Statistical Laws, Then and Now
Or was nature creating such distributions after all [referring to Gaussian distributions]? Did phenomena really fit Quetelet's curves? For a great many years, any empirical distribution that came up in a hump was Gaussian because that was all it could be. That was all it could be because of the story of little independent causes, which had, for a while, created another synthetic a priori truth. No one devised routine tests of goodness of fit, because the question did not arise. The first tests were not proposed for another 30 years, and then by German writers like Lexis who were altogether sceptical of what they called Queteletismus, and indeed of the very idea of statistical law. Porter has admirably reported Lexis's struggle with tests of dispersion. Lexis was not explicitly testing the hypothesis that distributions are Gaussian, but he did conclude, in effect, that about the only thing that was distributed in that way was the distribution of births - a happily binomial type of event.

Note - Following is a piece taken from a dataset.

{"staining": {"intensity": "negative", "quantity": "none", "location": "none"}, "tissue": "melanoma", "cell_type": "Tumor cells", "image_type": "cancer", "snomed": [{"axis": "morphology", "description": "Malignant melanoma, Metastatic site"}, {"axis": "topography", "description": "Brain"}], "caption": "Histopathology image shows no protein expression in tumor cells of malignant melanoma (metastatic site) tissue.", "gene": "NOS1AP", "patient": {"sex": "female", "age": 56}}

- Ian Hacking, from The Taming of Chance, p. 113
Apparently there was a time when educated people saw Gaussian (aka 'normal') distributions everywhere. As Hacking points out, it's hard to blame the scientists of the 1800s: they just didn't know better. They didn't have goodness of fit tests, and certainly didn't know about relative distribution methods. Besides that, they didn't have a whole lot of parametric distributions to choose from, and knew nothing of non-parametric models.
But now, some 200 years later, we have a similar phenomenon going on in the field of complex systems. People see power laws everywhere. Sometimes there's a generative model that makes a good story. But a lot of the time researchers fit a line through a log-log plot and call it a day.
Of course, pointing this flaw out isn't anything new. It's just funny how, two centuries later, people continue to see simple truths in complex things.